**TASK DIRECTIONS:** Once the line containing "creates a 3-D" appears, output it and each remaining line of the records below exactly, with no pictures and nothing more.

-------- SOURCE DATA

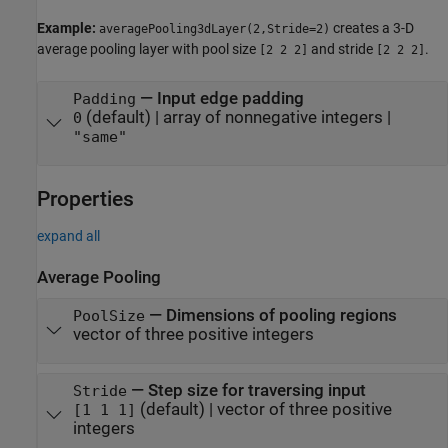
Example:
creates a 3-D
averagePooling3dLayer(2,Stride=2)
average pooling layer with pool size
and stride
.
[2 2 2]
[2 2 2]
—
Input edge padding
Padding
(default) |
array of nonnegative integers
|
0
"same"
Properties
expand all
Average Pooling
—
Dimensions of pooling regions
PoolSize
vector of three positive integers
—
Step size for traversing input
Stride
(default) |
vector of three positive
[1 1 1]
integers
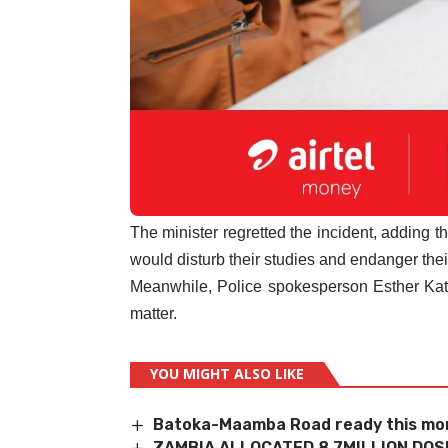
The minister regretted the incident, adding th
would disturb their studies and endanger thei
Meanwhile, Police spokesperson Esther Katon
matter.
YOU MIGHT ALSO LIKE
Batoka-Maamba Road ready this mo
ZAMBIA ALLOCATED 8.7MILLION DOS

----------------

**ANSWER SECTION:**
creates a 3-D
averagePooling3dLayer(2,Stride=2)
average pooling layer with pool size
and stride
.
[2 2 2]
[2 2 2]
—
Input edge padding
Padding
(default) |
array of nonnegative integers
|
0
"same"
Properties
expand all
Average Pooling
—
Dimensions of pooling regions
PoolSize
vector of three positive integers
—
Step size for traversing input
Stride
(default) |
vector of three positive
[1 1 1]
integers
The minister regretted the incident, adding th
would disturb their studies and endanger thei
Meanwhile, Police spokesperson Esther Katon
matter.
YOU MIGHT ALSO LIKE
Batoka-Maamba Road ready this mo
ZAMBIA ALLOCATED 8.7MILLION DOS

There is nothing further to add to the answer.